I really like the work of the Pew Research Center. Readers of this blog know that I have often drawn out some of their research for further comment about religion and contemporary society (as I did earlier this month). Sometimes, however, they ask questions that make me wonder what they were assuming about their respondents.
Yesterday, my history colleague Mark Edwards shared a Pew “Factank” article titled “Half of Americans say Bible should influence U.S. laws..”. This was a snapshot from the same March survey that was the basis for my above mentioned post. Here’s the relevant data:
The survey found that Americans were split on the question of whether the Bible should influence laws but that white evangelicals and Black protestants were much more in favor. Furthermore, the data suggests that majorities of both groups suggested that the Bible should be more persuasive than the will of the people.
So what does this data tell us? Without follow-up questions, it’s not clear what respondents were thinking. Is this about supporting “Biblical marriage”? Is it about prophetic passages instructing care for the poor, widowed, and orphaned? Maybe it’s a reference to Matthew 25 and “the least of these”. Or perhaps it is related to proof texting certain passages that seem to support certain policy concerns about welfare dependency.
Are these opinions held by people who regularly read the Bible (and thereby have something specific in mind) or is this simply capturing a naive “Bible is good” sentiment?
To be fair to Pew, I’m being pretty picky here. I’m right at the stage of my research design course where my student research groups are converting their research questions into actual survey questions. I’ve been pushing them to examine their assumptions and ask the question necessary to make sense of the data that they will eventually get.
Yet I wonder if the Bible and law question doesn’t force a frame into which the respondents fit their opinions. If you asked, “what should be the source of our laws?” would the Bible show up as a top response? Why not Lockean philosophy or enlightenment social contract theory?

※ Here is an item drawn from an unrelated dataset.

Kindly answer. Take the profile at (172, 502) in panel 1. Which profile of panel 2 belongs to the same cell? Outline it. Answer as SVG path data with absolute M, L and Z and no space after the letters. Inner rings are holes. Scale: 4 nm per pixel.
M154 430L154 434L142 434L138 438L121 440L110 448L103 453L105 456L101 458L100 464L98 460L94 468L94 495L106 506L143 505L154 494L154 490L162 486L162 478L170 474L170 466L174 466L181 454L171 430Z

Asking questions about the Bible is hard, particularly because so much is left to individual interpretation (and Pew’s prior work on Biblical literacy shows how limited those interpretations might be!). One of the common questions about the Bible is that used by Gallup. Respondents are given the option of seeing the Bible as the literal word of God, the inspired but not literal word of God, or an ancient book of fables (highlighting mine).
Even here, we don’t really know what respondents mean by literal or inspired. Some have asked questions about degrees of error or conflict in the scripture. Yet even then, we don’t really get at how individuals are using the Bible in their decision making (if at all).
I once experimented with a question that asked people what parts of the scripture they were most likely to read in their daily devotions using broad categories of history, psalms and proverbs, Gospels, Epistles, Revelation. and the like. In my most recent project surveying evangelical clergy, I asked questions about their method of biblical interpretation.
Sam Perry recently explored the way different Bible translation versions related to assumptions about gender roles in the family and in the church. His comments near the end of his article do a nice job of summarizing a broader and richer approach to the Bible than we normally see:
While American sociologists are well aware of the Bible’s importance to understanding Americans’ beliefs, values, and behavior, I have advocated a more critical approach to the Bible’s content, one that understands it as a product of ideology and not merely a producer or platform.
If we really want to understand how Americans view the Bible and its role in the broader society, we simply have to ask better and more in-depth questions.